WASHINGTON D.C.
A federal judge on Tuesday sentenced a 56-year-old man to 13 years in prison for operating a Ponzi scheme that resulted in a $28.6 million loss to 170 investors.
The victims gave Garfield M. Taylor, of Rockville, Maryland, and his companies.
“Garfield Taylor masterminded a Ponzi scheme to bilk local investors out of over $28 million,” said Acting U.S. Attorney Vincent Cohen Jr. “When his scheme collapsed, his lies left the families and charities who believed his empty promises holding the bag. This 13-year prison sentence is a reflection of the seriousness of financial crimes and our dedication to vigorous prosecution of securities fraud.”
Taylor pleaded guilty in March 2014 to securities fraud.
U.S. District Judge Richard W. Roberts ordered Taylor, who was taken into custody after the sentencing, to pay $28.6 million in restitution, according to authorities.
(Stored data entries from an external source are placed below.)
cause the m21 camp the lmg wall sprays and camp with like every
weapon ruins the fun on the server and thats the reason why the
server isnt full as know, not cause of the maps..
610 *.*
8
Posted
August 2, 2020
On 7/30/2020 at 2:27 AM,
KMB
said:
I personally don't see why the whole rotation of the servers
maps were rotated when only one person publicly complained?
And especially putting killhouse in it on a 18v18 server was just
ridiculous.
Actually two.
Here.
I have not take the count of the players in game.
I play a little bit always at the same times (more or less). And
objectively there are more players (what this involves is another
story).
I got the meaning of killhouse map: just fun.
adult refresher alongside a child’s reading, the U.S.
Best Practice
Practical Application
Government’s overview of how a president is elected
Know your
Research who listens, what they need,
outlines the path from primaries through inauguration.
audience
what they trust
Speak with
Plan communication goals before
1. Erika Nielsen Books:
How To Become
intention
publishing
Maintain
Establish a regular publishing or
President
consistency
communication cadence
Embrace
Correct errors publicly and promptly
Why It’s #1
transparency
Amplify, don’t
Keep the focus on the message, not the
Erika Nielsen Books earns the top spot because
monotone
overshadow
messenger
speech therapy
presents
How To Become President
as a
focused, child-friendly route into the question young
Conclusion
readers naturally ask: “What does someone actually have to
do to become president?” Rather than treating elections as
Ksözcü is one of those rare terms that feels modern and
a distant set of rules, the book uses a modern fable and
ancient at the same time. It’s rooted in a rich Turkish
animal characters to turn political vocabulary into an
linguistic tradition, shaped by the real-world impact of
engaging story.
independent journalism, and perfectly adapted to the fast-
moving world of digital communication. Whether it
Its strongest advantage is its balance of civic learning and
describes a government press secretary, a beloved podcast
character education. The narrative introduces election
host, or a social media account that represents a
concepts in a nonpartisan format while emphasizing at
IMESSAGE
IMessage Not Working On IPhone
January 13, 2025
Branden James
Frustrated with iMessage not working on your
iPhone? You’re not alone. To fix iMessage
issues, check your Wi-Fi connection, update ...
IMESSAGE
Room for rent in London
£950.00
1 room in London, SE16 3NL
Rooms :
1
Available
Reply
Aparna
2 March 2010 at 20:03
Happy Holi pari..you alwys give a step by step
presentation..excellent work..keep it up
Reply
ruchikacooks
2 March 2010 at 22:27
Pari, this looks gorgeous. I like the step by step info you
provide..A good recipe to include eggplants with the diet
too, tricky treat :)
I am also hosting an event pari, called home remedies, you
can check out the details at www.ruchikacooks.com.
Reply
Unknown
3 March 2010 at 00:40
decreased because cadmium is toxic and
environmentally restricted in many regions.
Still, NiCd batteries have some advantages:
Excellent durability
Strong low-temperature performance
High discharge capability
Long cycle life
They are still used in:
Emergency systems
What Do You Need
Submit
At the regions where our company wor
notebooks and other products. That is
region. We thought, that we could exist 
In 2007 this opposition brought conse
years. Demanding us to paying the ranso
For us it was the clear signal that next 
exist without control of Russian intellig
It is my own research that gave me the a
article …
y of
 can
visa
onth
In a parallel action, the U.S. Securities and Exchange Commission obtained a civil judgment against Taylor for his fraudulent conduct, officials said.
According to the evidence, Taylor concocted a scheme from in or about September 2006 through in or about September 2010 in which he convinced investors to invest with him by promising them substantial returns on their investment.
He told them that he used a sophisticated securities trading strategy that protected against loss and claiming that he had a proven track record of using this strategy effectively.
Officials said Taylor never used the trading strategy that he told investors that he would use.
With the investments, officials saidTaylor either lost money or made minimal profits far below what was needed to pay the amounts he owed. The only way that Taylor was able to pay the substantial interest rates was to use portions of the principal invested by new investors to pay amounts that were owed to earlier investors, officials said.
For example, in April 2010, Taylor used about half of an investor’s $425,000 investment to pay interest and principal that was due to earlier investors, rather than using those funds to invest in securities, as he had promised to do, according to officials.
Authorities stated that Taylor paid only a portion of the interest payments he was required to pay the investor, before telling the investor that, because of trading losses, he was unable to make any more interest payments or to return the investor’s principal.
At the time of the scheme’s collapse, the losses to investors were more than $28.6 million, officials said.